Tout le monde connaît les gigantesques statues moaï de l’île de Pâques (Polynésie), placées sur des plateformes cérémonielles appelées ahu ou marae. Ces visages monumentaux, faits de roche volcanique et allant jusqu’à 9 mètres de haut, ont été bâtis entre le XIIIe et le XVe siècle. Il est souvent expliqué que les ancêtres des Rapa Nui, les premiers habitants de l’île de Pâques, ont vu leur civilisation s’effondrer au XVIIe siècle, autour de l’année 1600. En cause : une succession de catastrophes écologiques, démographiques, culturelles. Un exemple d’« effondrement ».
Mais dans les disciplines archéologique et anthropologique, ce récit a commencé à battre de l’aile, moins envers la spirale de catastrophes qu’envers l’issue qu’aurait été un effondrement irrémédiable sans plus de renouveau de la part de cette société, alors éteinte d’elle-même. En 2018, l’archéologue Catrine Jarman écrivait que cette « société durable a été faussement accusée de sa propre disparition ». Selon elle, il faut « démystifier les Rapa Nui » : contrairement au récit popularisé autour d’un effondrement total, « plus de 60 ans de recherches archéologiques brossent en fait un tableau très différent », indiquait Catrine Jarman.
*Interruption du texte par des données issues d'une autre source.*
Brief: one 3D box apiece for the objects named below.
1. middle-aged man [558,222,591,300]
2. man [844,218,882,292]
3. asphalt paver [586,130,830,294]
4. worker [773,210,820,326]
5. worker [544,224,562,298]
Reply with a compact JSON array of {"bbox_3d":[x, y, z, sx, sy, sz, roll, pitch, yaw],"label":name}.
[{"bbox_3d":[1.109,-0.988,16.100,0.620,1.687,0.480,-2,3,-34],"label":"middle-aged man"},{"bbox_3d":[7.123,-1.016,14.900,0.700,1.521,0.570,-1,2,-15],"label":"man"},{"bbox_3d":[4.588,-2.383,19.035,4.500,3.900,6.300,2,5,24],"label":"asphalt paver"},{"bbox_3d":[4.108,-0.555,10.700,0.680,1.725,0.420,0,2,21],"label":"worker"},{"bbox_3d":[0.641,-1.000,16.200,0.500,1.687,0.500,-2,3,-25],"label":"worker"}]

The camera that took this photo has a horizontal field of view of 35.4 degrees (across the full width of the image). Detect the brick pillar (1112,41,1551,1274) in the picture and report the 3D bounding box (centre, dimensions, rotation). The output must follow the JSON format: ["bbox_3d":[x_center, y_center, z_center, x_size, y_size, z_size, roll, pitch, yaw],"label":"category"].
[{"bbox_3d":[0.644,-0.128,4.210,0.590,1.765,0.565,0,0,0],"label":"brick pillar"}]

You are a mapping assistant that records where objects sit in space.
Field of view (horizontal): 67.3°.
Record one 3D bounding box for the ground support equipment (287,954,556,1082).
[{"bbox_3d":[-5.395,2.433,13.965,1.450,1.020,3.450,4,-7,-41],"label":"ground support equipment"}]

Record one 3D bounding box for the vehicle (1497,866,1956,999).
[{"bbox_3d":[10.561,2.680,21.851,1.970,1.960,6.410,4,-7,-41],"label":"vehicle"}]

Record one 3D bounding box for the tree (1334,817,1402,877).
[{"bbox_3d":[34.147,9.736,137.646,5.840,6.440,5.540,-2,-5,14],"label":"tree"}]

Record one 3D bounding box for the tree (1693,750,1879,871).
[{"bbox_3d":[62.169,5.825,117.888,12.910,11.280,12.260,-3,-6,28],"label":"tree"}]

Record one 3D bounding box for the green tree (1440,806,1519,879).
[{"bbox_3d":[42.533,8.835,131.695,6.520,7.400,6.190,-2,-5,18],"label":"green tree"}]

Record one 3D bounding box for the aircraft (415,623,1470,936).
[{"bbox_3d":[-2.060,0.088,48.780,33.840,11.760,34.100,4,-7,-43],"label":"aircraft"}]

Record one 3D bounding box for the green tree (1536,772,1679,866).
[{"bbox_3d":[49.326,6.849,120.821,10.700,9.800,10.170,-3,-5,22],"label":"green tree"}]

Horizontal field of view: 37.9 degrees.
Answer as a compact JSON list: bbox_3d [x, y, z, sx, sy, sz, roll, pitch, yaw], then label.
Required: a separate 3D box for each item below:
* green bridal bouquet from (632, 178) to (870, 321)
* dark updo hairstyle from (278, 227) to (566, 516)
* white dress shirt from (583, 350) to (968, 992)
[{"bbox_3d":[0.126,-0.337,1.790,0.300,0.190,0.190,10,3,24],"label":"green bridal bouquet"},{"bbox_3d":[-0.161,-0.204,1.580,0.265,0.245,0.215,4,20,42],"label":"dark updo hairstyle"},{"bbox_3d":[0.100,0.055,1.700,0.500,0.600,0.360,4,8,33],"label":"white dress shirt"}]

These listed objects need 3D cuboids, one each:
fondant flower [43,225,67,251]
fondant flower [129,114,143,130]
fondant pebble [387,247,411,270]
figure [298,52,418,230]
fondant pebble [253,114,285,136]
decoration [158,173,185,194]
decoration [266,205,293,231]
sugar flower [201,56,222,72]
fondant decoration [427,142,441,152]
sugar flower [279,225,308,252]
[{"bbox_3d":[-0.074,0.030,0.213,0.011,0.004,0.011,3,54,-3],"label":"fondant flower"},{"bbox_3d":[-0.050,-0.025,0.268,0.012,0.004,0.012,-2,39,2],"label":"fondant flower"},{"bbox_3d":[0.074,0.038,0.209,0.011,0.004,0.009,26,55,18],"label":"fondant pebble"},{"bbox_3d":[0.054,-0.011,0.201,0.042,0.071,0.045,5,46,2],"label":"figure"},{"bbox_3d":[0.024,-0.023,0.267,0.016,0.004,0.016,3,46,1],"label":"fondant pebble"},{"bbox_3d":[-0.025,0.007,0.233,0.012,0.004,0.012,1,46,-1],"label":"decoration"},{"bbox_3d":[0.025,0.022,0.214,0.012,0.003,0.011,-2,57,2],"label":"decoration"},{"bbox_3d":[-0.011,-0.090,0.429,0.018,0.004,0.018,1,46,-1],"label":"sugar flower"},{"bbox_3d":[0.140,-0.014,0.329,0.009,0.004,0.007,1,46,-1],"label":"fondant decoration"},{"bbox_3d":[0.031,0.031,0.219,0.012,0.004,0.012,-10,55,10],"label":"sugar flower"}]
Une nouvelle publication, parue en avril 2020 dans Journal of Archaeological Science, va dans le sens de cette idée que le destin des premiers habitants de l’Île est plus nuancé qu’un effondrement de civilisation, provoqué par un effet papillon de dysfonctionnements internes et à l’issue définitivement fatale autour de 1600.
Repenser l’impact des colons européens
Les auteurs de ce travail de recherche ont appliqué une méthode scientifique appelée statistique bayésienne, laquelle vise à reconstruire une chronologie d’événements. En archéologie, ce modèle d’analyse permet d’inclure à la fois les datations radiocarbone et les connaissances historiques, afin de donner du sens à une chronologie. C’est exactement ce qu’ont fait ces archéologues pour l’île de Pâques : ils ont impliqué les datations radiocarbones de 11 sites excavés, les différents types d’architectures découvertes sur l’île, ainsi que les connaissances ethnohistoriques.
À partir de cette reconstruction chronologique plus précise, les auteurs en concluent que la civilisation a perduré bien après 1600. Elle a même réussi à maintenir sa culture quelques temps après la colonisation européenne de 1722 — et en dépit de celle-ci. Les archéologues écrivent que les résultats « démontrent un manque de preuves d’un ‘effondrement’ pré-contact et offrent au contraire un soutien fort à un nouveau modèle émergent de communautés résilientes qui ont continué leurs traditions à long terme malgré les impacts de l’arrivée des Européens ».
Contrairement à l’image d’une société qui n’aurait pas su affronter une spirale de catastrophes, la civilisation des Rapa Nui apparaît inversement dans cette étude comme tout particulièrement résiliente : elle a longtemps perduré, malgré les menaces internes et externes ayant pesé sur cette société. Dans le magazine spécialisé Sapiens, le co-auteur de l’étude Robert DiNapoli regrette que « ce degré de résilience a été négligé en raison du récit d’effondrement, et il mérite une reconnaissance ». Le rôle de la colonisation européenne dans l’extinction des Rapa Nui serait également à revoir : la chronologie pourrait être plutôt similaire à ce qu’il s’est passé pour d’autres peuples indigènes.
Sans trancher le débat en confirmant ou infirmant définitivement un récit plutôt qu’un autre, cette étude vient surtout rappeler que la chronologie des événements de l’île de Pâques est encore irrésolue. En tout cas, la thèse de l’effondrement total et interne en 1600 tient de moins en moins, et la réalité est probablement plus complexe que cela. « Leur travail s’ajoute à la masse croissante de preuves accumulées au cours des dix dernières années, selon lesquelles les récits précédents d’effondrement sur l’île de Pâques ne sont pas corrects et doivent être repensés », confirme un archéologue indépendant de cette étude à Sapiens.